Complete books of the bible are read on a few occasions in the synagogue. Perhaps the best-known reading takes place during the afternoon service of Yom Kippur, when the entire book of Jonah is read. While it is the first two chapters of Jonah are most familiar–the story of Jonah and the fish–the third and fourth chapters have greater significance for the Day of Atonement. Chapter three recounts how the people of Nineveh repent and God forgives them. In the final chapter, Jonah learns a lesson in forgiveness–why God is compassionate and forgiving. This English translation is reprinted with permission from Tanakh: The Holy Scriptures published by the Jewish Publication Society.
1:1. The word of the LORD came to Jonah son of Amittai:
1:2. Go at once to Nineveh, that great city, and proclaim judgment upon it; for their wickedness has come before Me.
1:3. Jonah, however, started out to flee to Tarshish from the LORD’S service. He went down to Joppa and found a ship going to Tarshish. He paid the fare and went aboard to sail with the others to Tarshish, away from the service of the LORD.

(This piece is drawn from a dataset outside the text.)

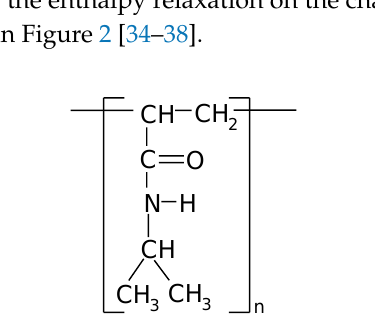
Molecules 2020 , 25 , x FOR PEER REVIEW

1:4. But the LORD cast a mighty wind upon the sea, and such a great tempest came upon the sea that the ship was in danger of breaking up.
1:5. In their fright, the sailors cried out, each to his own god; and they flung the ship’s cargo overboard to make it lighter for them. Jonah, meanwhile, had gone down into the hold of the vessel, where he lay down and fell asleep.
1:6. The captain went over to him and cried out, “How can you be sleeping so soundly! Up, call upon your god! Perhaps the god will be kind to us and we will not perish.”
1:7. The men said to one another, “Let us cast lots and find out on whose account this misfortune has come upon us.” They cast lots and the lot fell on Jonah.
1:8. They said to him, “Tell us, you who have brought this misfortune upon us, what is your business? Where have you come from? What is your country, and of what people are you?”